Curse of the shore fisherman!!! I lose a dozen jigs an outing to a new area easily from shore, easily. But once you get to know an area you shouldn’t lose many at all. Its all in the line angle, from a boat you are much better situated.
Lindy styles catch lots of fish. Plain hook for me. Tried every color and bead(with an exception of some owner #4 hooks that have a glow bead attached to the shank) and plain does the ticket for me. THE KEY is go with a heavy weight. You want to be able to cast it out and immediately drop to bottom and hold, and hope you didn’t fall into a snag or rock crevice. Once the rig starts drifting down that’s when it finds itself into a snag. Make sure to not cast it out perpendicular to shore, to much drag on line, ill walk up to a point where my line when casted to the spot I want will be somewhere around 30-40degrees.
Ive found myself going with 2oz disc weights, and they hold really well. I will bring two rods, one for pitching and the other for livebait( which is beefier). Also if you are pitching and snag up or want to switch up things you can immediately cast out livebait rig while tying up new one. Wasting no time without something in the water. But as far as weights I typically buy bulk sale stuff online or in store and stock up. Pyramid, bell, disc, even the egg, the style seems to be less important than the size of weight.
Minnows are key when the water is clearer for myself, not so much the water temp, but once clarity starts turning poor, plastics can shine. Ill get usually two kinds of minnows, fatheads and a half dozen of something, shiners/suckers. I like big bait bc you simply don’t know whatll be on the other end. Got my first, and only, flathead on a shiner over northside Mpls.

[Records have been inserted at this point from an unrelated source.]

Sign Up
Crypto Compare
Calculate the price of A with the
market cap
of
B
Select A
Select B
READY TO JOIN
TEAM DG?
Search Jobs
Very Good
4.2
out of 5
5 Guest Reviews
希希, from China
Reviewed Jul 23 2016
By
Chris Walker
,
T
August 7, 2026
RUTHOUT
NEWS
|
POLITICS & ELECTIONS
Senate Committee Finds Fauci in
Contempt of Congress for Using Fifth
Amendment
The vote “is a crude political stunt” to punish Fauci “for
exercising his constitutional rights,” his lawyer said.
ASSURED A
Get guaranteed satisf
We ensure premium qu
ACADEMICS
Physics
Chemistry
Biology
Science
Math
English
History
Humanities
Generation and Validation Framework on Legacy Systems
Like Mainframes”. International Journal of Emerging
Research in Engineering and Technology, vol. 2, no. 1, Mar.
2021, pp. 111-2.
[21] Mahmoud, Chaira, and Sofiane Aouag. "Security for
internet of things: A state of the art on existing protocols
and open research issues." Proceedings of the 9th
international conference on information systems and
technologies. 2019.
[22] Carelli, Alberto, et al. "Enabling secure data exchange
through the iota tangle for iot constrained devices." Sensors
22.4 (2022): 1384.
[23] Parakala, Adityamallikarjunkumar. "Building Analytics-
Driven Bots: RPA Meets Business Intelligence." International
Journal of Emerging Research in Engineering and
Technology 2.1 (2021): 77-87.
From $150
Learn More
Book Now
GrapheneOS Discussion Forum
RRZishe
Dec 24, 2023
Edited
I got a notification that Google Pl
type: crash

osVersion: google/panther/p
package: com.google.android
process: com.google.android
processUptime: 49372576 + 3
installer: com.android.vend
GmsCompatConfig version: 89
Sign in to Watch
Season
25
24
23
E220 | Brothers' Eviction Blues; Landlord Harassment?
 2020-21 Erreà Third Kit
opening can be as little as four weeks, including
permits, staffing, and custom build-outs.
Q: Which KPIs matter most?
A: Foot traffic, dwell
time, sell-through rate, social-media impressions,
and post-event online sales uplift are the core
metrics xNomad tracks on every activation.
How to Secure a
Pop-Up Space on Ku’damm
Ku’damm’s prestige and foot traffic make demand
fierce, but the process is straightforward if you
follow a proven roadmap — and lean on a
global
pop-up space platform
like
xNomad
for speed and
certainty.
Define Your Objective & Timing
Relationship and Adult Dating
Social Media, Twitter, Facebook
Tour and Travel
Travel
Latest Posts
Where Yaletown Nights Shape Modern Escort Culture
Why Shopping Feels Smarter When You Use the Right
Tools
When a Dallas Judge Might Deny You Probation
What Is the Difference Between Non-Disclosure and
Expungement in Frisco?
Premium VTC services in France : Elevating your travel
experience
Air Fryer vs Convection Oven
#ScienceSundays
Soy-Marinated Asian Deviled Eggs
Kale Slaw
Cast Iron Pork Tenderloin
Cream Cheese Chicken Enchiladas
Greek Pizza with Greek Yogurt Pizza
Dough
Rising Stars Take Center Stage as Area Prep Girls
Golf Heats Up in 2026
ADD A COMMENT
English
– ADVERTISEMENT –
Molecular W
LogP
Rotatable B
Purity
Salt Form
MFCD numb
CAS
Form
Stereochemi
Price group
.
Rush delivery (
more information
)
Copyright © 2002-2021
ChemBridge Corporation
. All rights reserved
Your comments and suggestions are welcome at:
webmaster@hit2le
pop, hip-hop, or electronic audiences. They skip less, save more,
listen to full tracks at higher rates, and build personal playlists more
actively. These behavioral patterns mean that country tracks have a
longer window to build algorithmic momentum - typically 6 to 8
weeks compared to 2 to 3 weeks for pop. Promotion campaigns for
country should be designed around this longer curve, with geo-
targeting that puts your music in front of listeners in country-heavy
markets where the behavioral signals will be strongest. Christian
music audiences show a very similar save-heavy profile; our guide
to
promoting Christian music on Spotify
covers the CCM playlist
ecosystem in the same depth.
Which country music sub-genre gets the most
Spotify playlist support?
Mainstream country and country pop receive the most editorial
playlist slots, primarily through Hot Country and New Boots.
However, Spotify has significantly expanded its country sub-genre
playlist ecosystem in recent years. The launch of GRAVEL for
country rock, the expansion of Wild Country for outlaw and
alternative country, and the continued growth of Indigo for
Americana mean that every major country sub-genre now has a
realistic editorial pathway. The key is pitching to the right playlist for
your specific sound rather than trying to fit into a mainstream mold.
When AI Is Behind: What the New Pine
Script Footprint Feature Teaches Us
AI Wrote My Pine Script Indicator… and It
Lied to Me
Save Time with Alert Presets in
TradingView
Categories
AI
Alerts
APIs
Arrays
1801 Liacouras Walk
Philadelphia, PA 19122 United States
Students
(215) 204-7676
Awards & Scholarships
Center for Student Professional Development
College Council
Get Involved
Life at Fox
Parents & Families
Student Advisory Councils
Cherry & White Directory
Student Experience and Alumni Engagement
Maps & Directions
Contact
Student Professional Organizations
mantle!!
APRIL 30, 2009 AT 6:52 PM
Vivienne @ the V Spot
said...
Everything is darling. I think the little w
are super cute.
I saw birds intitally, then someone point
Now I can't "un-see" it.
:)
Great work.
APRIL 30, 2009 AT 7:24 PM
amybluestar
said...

Last is when reeling in such a heavy weight, just because you started to reel in doesn’t mean you are free and clear, the heaviness of the weight will get caught up on the way in, if not reeled fast enough. I have this one cat spot, where the shelf of the shoreline drops off about 15 yds out and they sit right beyond(and in) all the snags and rocks, and you got to cast it beyond. Its a biiatch to burn the reel in, especially with my daughter, but I switched to a baitcaster with a 7.2:1 ratio for that rod now and she handles it much better now. Something to think about. Initially I was going to give up on that spot bc every other set came snagged and lost, but just had to figure it out.